Les gérantes de Tribus Urbaines ne sont pas coiffeuses de profession, mais spécialistes en communication et gestion de projet. Carine Foretia donne des conseils aux personnes qui voudraient lancer leur salon de coiffure. Identifier un manque et se positionner. Avoir des compétences dans la coiffure, mais aussi dans le management. Enfin, pour elle, le fait de démarrer une entreprise à deux est un réel avantage. Il faut un partenaire complémentaire en compétences et en personnalité. Cela permet également de partager le poids du risque. Les deux femmes projettent d’ouvrir un nouveau salon à Genève en mai 2019. «Dans l’idéal, nous voudrions ouvrir un salon dans chaque ville de Suisse, et pourquoi pas dans les grandes villes européennes. Le top serait une académie de coiffure, un lieu de partage. Quel meilleur endroit qu’un salon de coiffure pour favoriser la rencontre, la diversité?»


«Chez moi, il y a beaucoup d’habitués hebdomadaires»

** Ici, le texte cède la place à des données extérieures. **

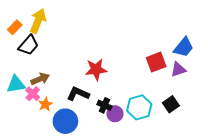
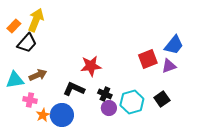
pink cross: (33, 94) -> (30, 100), moved, turned -32
orange star: (45, 104) -> (43, 115), moved
black cross: (104, 105) -> (105, 94), moved

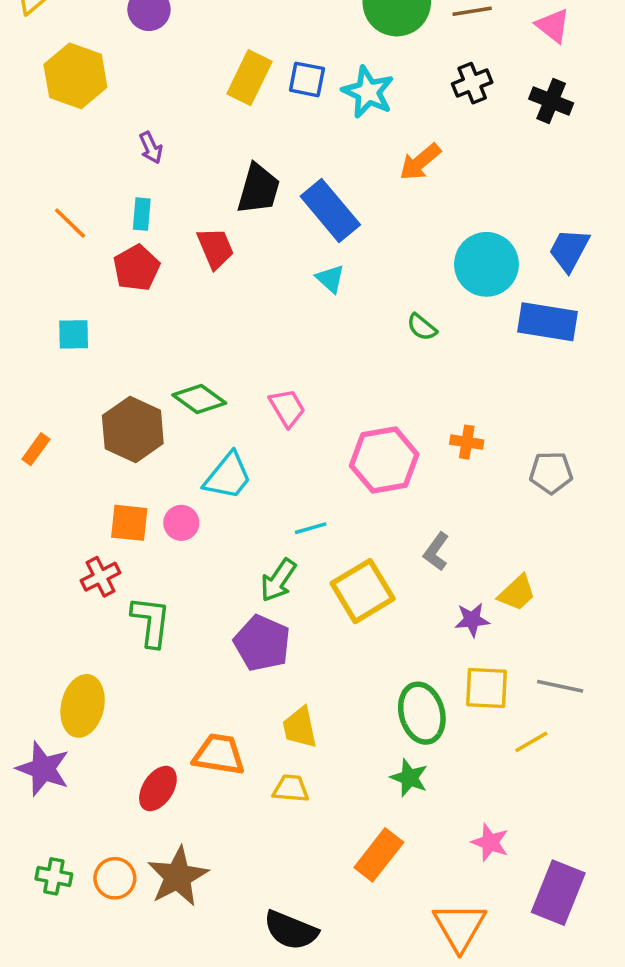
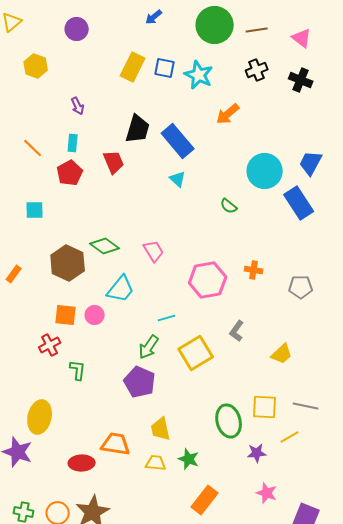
yellow hexagon: (75, 76) -> (36, 66), size x0.7
blue rectangle: (547, 322) -> (299, 203), turned 48
purple star: (472, 620) -> (257, 453), moved
green L-shape: (151, 622) -> (78, 370), size x0.7
green star: (409, 778) -> (189, 459), moved
red ellipse: (158, 789) -> (82, 463), turned 55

Une petite pièce lumineuse, quelques portraits d’hommes coiffés long sur le dessus et rasé sur les côtés, une radio qui diffuse du Cabrel, et le long du mur: trois fauteuils de cuir noir. Le salon Coiffeur Barbier Populaire a vu le jour en 2015 dans le quartier des Eaux-Vives à Genève. Dans la pièce, Yasser Sleiman, 35 ans, reçoit chaque jour plus d’une vingtaine de clients, une clientèle d’origine arabe, mais aussi espagnole et portugaise.

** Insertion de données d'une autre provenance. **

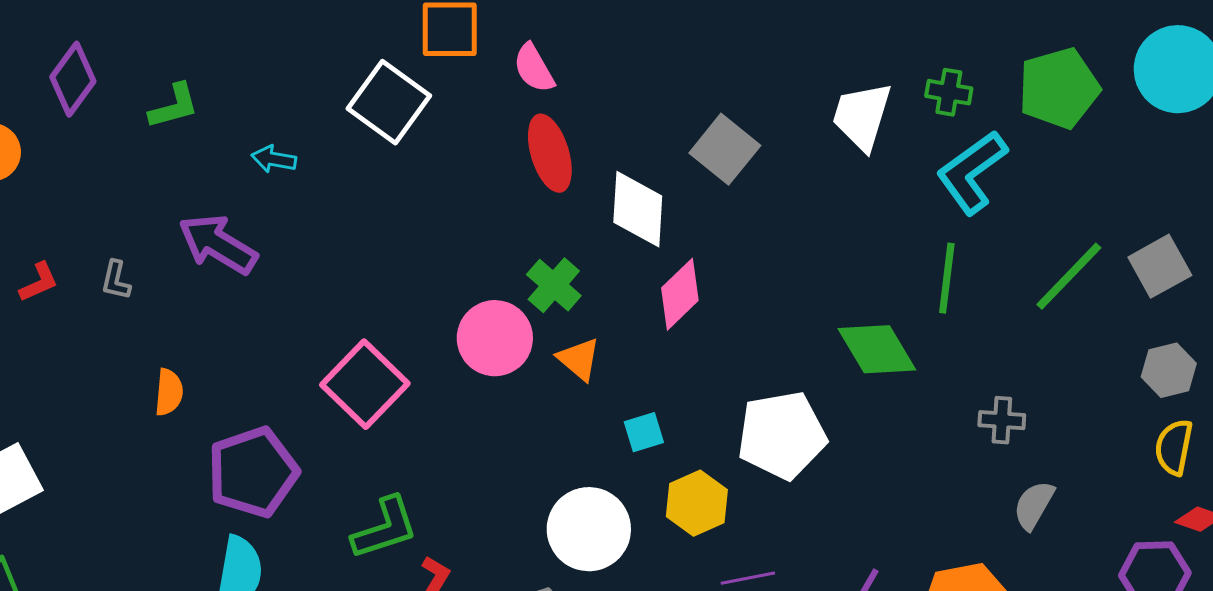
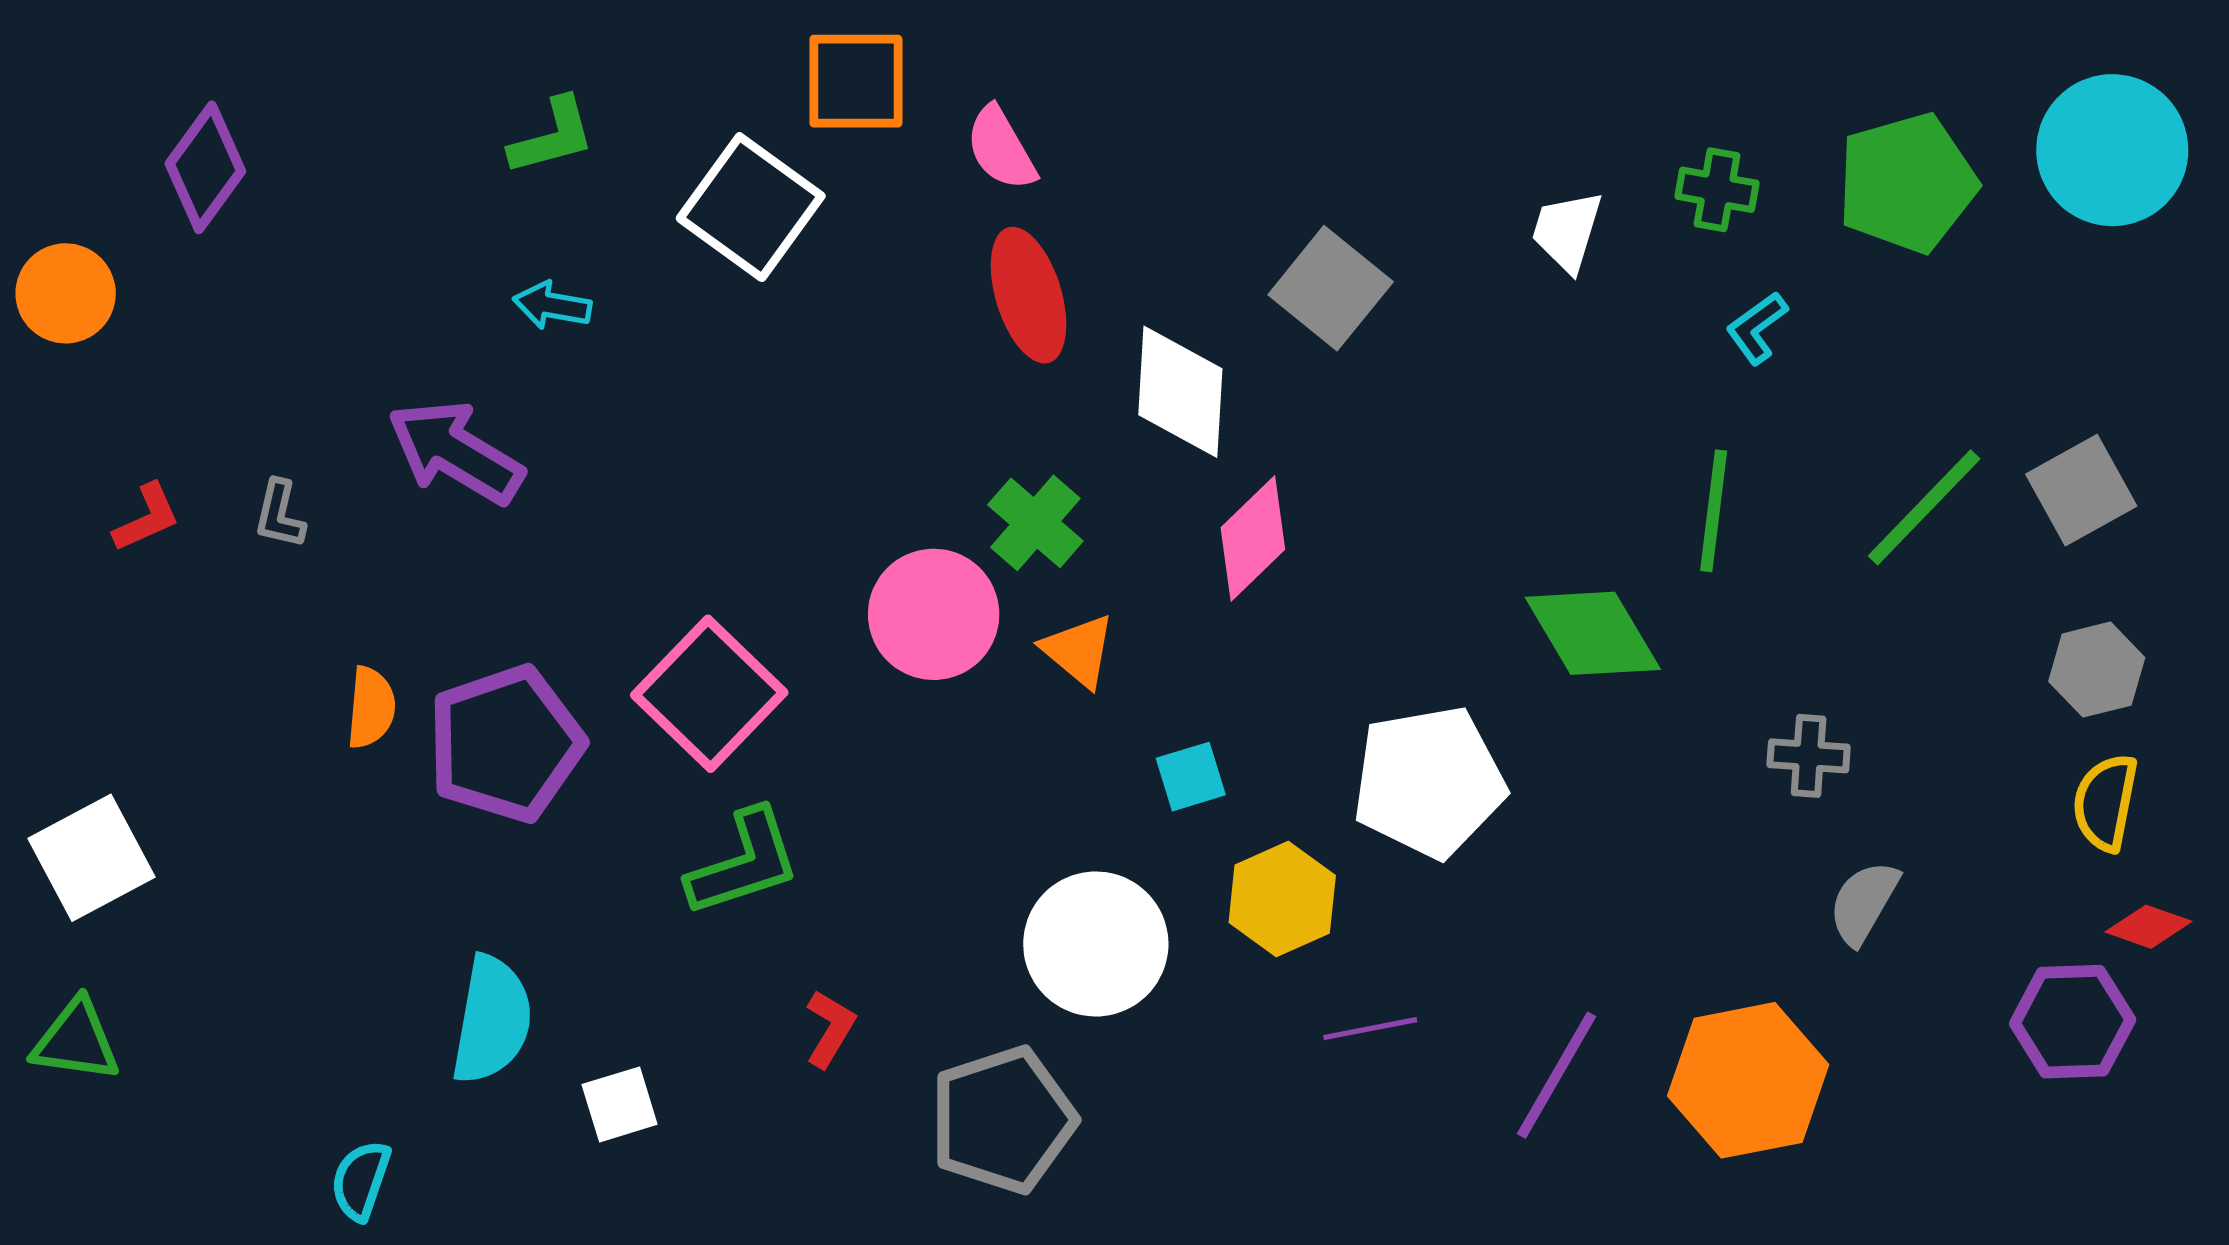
green L-shape: (174, 106) -> (552, 136), moved
white trapezoid: (862, 116) -> (1567, 231), size x0.7
cyan L-shape: (972, 172) -> (1757, 328), size x0.5
purple pentagon: (253, 472) -> (506, 744), moved
green L-shape: (385, 528) -> (744, 863), moved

L’homme est arrivé à Genève en provenance de Syrie en 2007. Il a commencé par enchaîner des petits emplois dans l’hôtellerie, avant de débuter une formation de coiffeur d’une année. «J’ai fait ce choix car j’aimais coiffer, surtout faire les coupes aux ciseaux. En Syrie, je le faisais pour des amis.» C’est après avoir travaillé comme employé dans un salon dans le quartier de la Servette que Yasser Sleiman décide d’ouvrir son propre salon. Pour lui, le choix est aussi pratique: «La coiffure est un métier facile dans le sens qu’il ne demande pas beaucoup d’infrastructure et de logistique.» Aujourd’hui, le coiffeur dirige une affaire qui fonctionne bien, il vient d’embaucher un deuxième employé pour le week-end et compte ouvrir un deuxième salon à Nyon d’ici à quelques mois.

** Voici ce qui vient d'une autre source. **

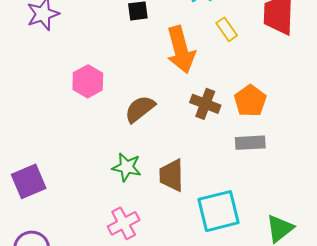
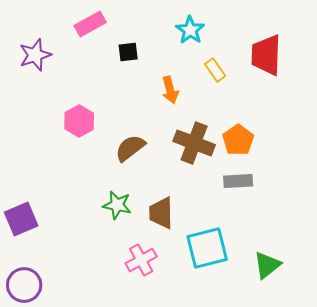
orange arrow: (181, 50) -> (170, 90), size x0.6
brown cross: (205, 104) -> (194, 143), size x1.4
pink cross: (124, 223) -> (141, 260), moved

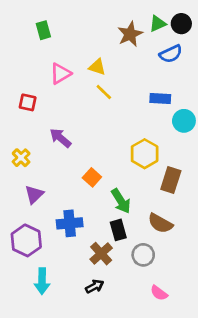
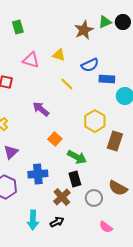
blue semicircle: (171, 54) -> (90, 65), moved
pink triangle: (60, 74) -> (31, 60), turned 48
yellow line: (104, 92) -> (67, 84), moved
purple arrow: (60, 138) -> (41, 109), moved
green arrow: (121, 201) -> (77, 157), turned -30
brown semicircle: (160, 223) -> (118, 188), moved
cyan arrow: (42, 281) -> (33, 220), moved

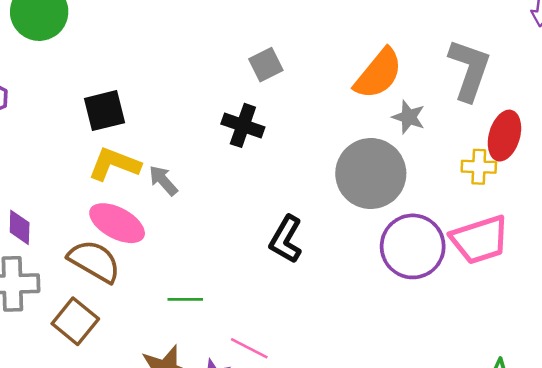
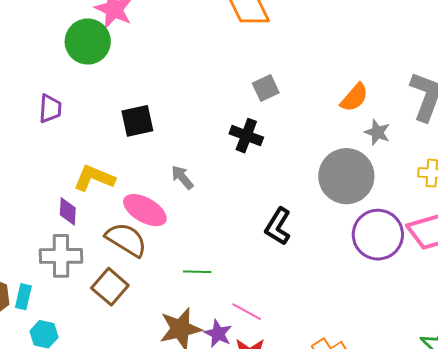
orange semicircle: (378, 74) -> (354, 97), size x0.7
yellow L-shape: (114, 164) -> (94, 178), moved

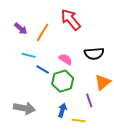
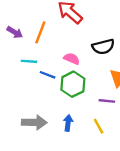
purple line: (89, 100) -> (107, 101), turned -56
blue arrow: (62, 110) -> (68, 123), moved
yellow line: (79, 121) -> (99, 126), turned 64

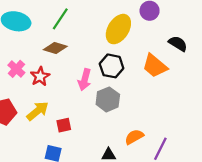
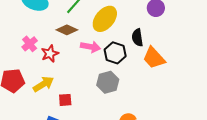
yellow ellipse: (118, 29) -> (105, 19), moved
black semicircle: (178, 44) -> (137, 38), moved, turned -138
pink arrow: (85, 80) -> (91, 47), moved, turned -102

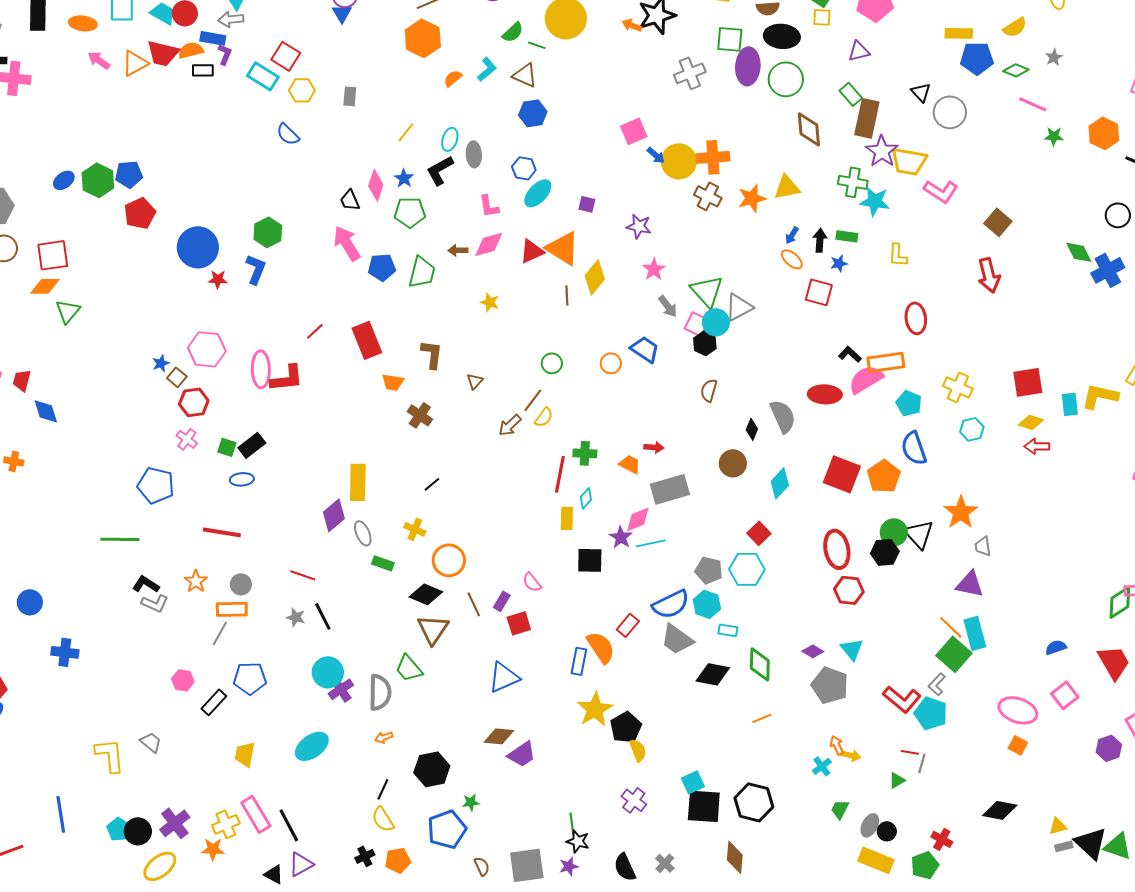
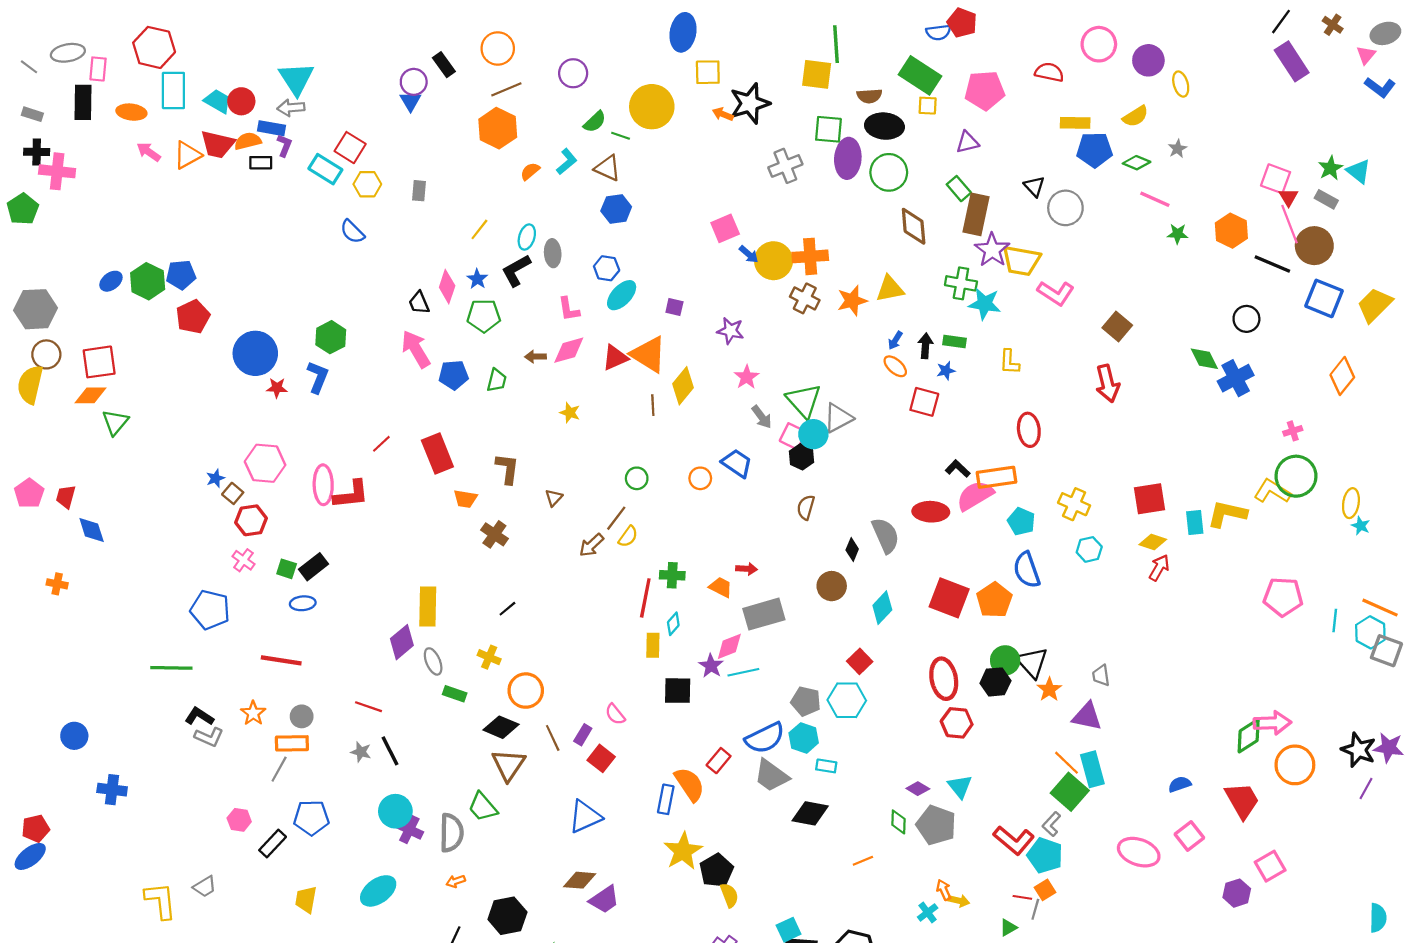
green trapezoid: (422, 272) -> (497, 380), size x0.7
red arrow: (1037, 446) -> (1159, 568), turned 120
orange star: (961, 512) -> (1049, 689), moved, size x0.7
red square: (519, 623) -> (601, 758), turned -35
green diamond: (760, 664) -> (898, 822), moved, size x0.7
purple cross: (341, 689) -> (409, 830), turned -30
gray trapezoid: (151, 742) -> (205, 887), turned 110
orange square: (1018, 745) -> (1045, 890), moved, turned 30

La concurrence, bien qu’il la ressente, il ne la redoute pas. Il faut dire que le coiffeur propose des prix très compétitifs: 19 francs pour une coupe, 15 francs pour une taille de barbe et un forfait à 30 francs pour les deux. «A Genève, il y a une forte demande, les gens aiment prendre soin d’eux, ils font attention à leur image», remarque-t-il en souriant. «Il y a 700 salons dans le canton. A chacun son client. Chez moi, la plupart sont des habitués, beaucoup viennent chaque semaine.» Plus que des clients, les habitués sont devenus des connaissances et parfois des amis. Dans la petite salle adjacente, les hommes se retrouvent pour boire le café et partager des repas. «La coiffure rapproche les gens. On finit par connaître tout le quartier.»